Violet and Photonz rocking the Sputnik Dome
There were few things that struck me as different this year, one of which was a slightly younger feel to the crowd, which is definitely no bad thing. Too often parties split themselves off as being one for the “older heads” (crinkly old ravers who get their dementia pills mixed up with their pro-plus tablets) or one for the "younger crowd" who may know what an Instagram is but defintiely can’t hack it at the after party. Well this year it felt like there was a nice balance between codgers and toddlers and it made for a nice dynamic. I’ll leave you to work out which bracket I fall into but I should mention the Vibealite stickers on my Zimmer-frame (feel the vibe, see the light).

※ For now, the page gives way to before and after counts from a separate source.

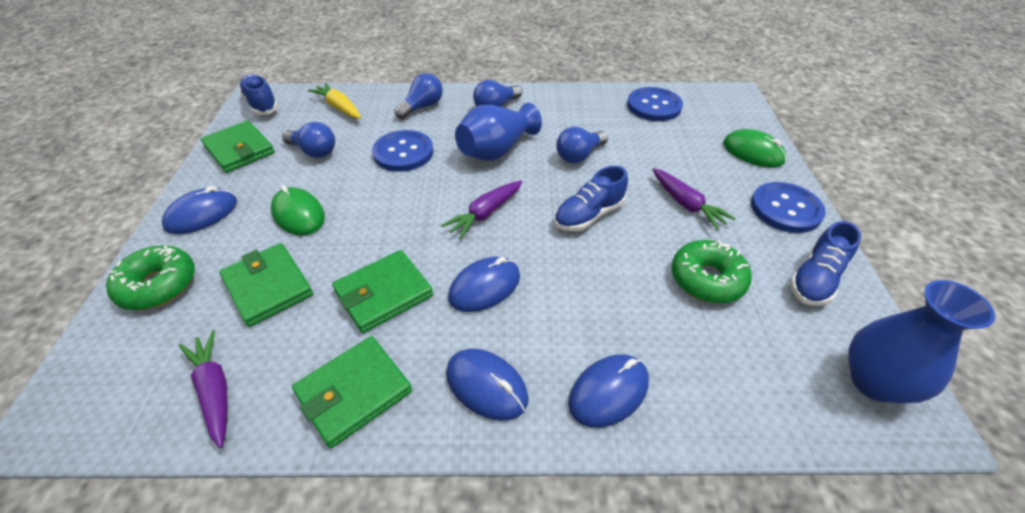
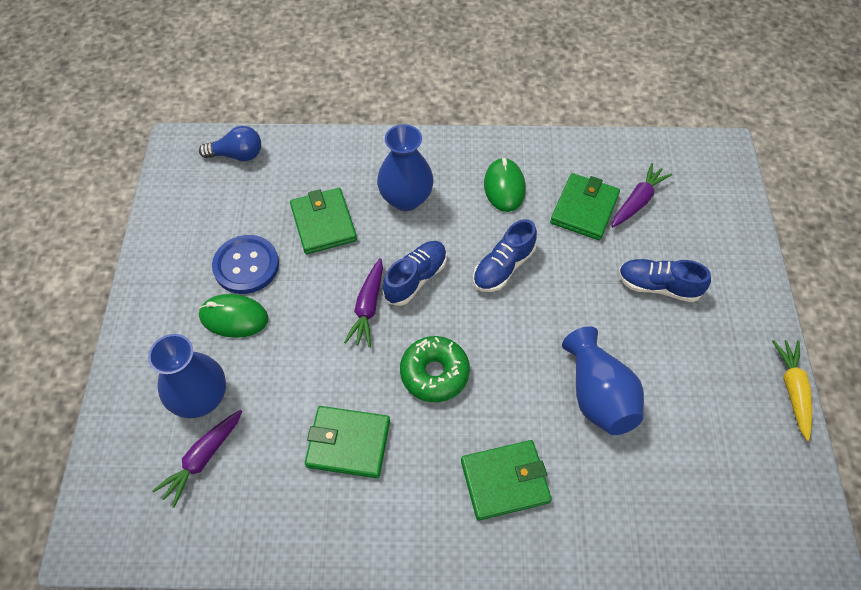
blue button: 3 -> 1
blue light bulb: 4 -> 1
blue mouse: 4 -> 0
blue vase: 2 -> 3
green donut: 2 -> 1

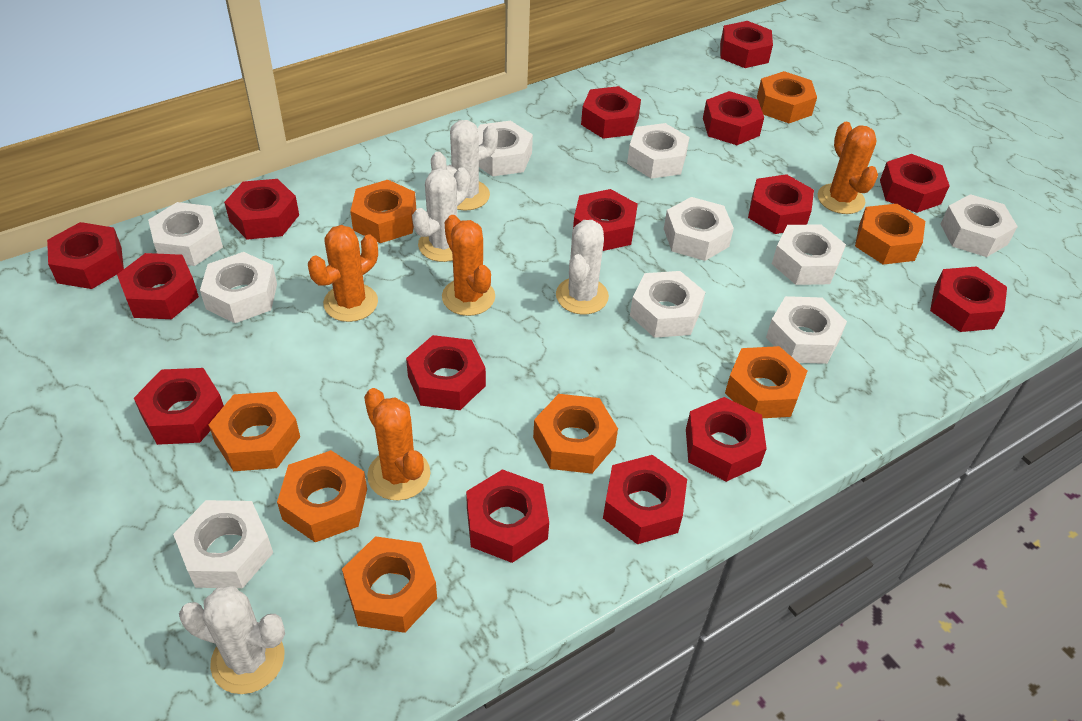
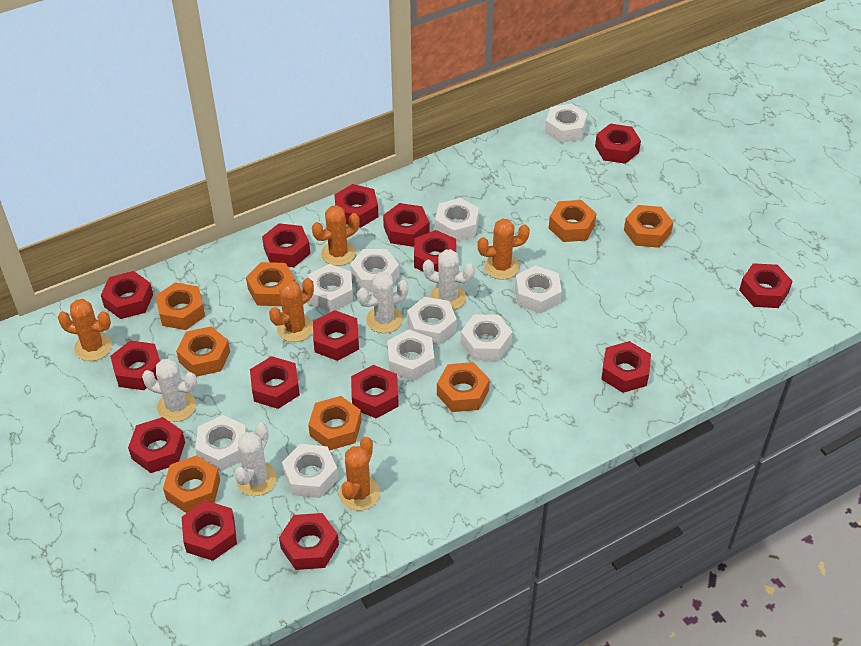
orange cactus: 4 -> 5

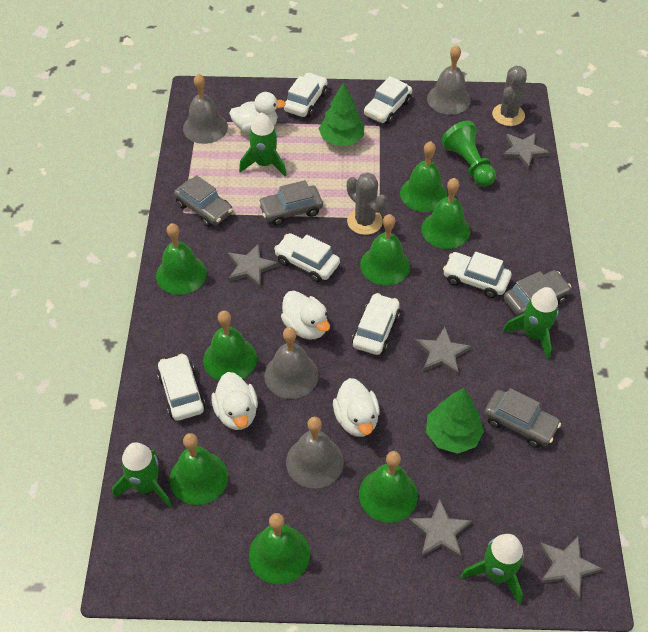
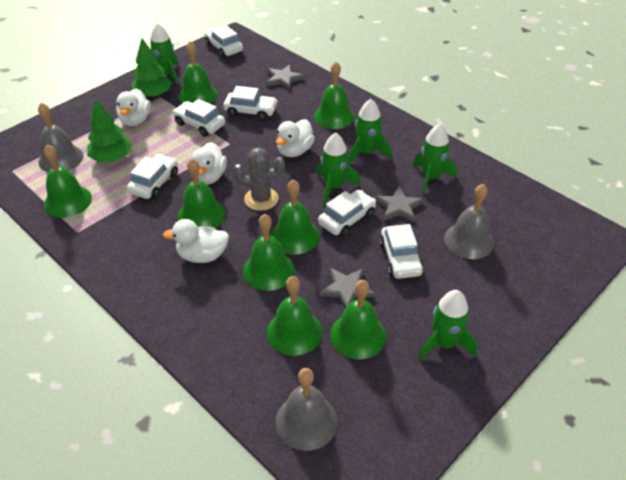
green pawn: 1 -> 0
green rocket: 4 -> 5
grey bell: 4 -> 3
grey cactus: 2 -> 1
grey car: 4 -> 0
grey star: 5 -> 3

The second thing that stuck out was the addition of the 24 hour ambient tent, and this was nothing short of a stroke of genius. The three regular music tents are set up with the usual functionality of any rave space. DJ at the front, lights down, sound up, and let’s dance. And this is very much the way it should be. But the ambient tent was set up as the perfect space to bring people together to interact and meet. If you sat on the side-lines at 5am watching the room you could see small puddles of conversation attract each other and congeal, until the whole floor is an interconnected mess. A request for a lighter turns into a two hour heart to heart. A shared bottle of water becomes a life long friendship. And the music wasn’t treated as an afterthought either, with people like Mixmaster Morris, Jane Fitz and 12th Isle gracing the decks. Watching Miro Sunday Musiq expertly build up layers of atmospherics while a churning sea of post-ravers did their thing arranged on cushions and sofas was one of the highlights of the weekend.
This is a festival that is not like most others. It’s a festival for discovering new music you’ve never heard of before. It’s a festival for seeing your favourite DJs in a new context, like watching Ben Sims play a 3 hour dub set off 7”s with a siren and delay in tow. It’s a festival for meeting new people, and it’s a festival for coming together with old friends. It’s a festival that’s put together with love, dedication and hard work. And, most importantly, it’s far far better than anything that a colony of termites could achieve.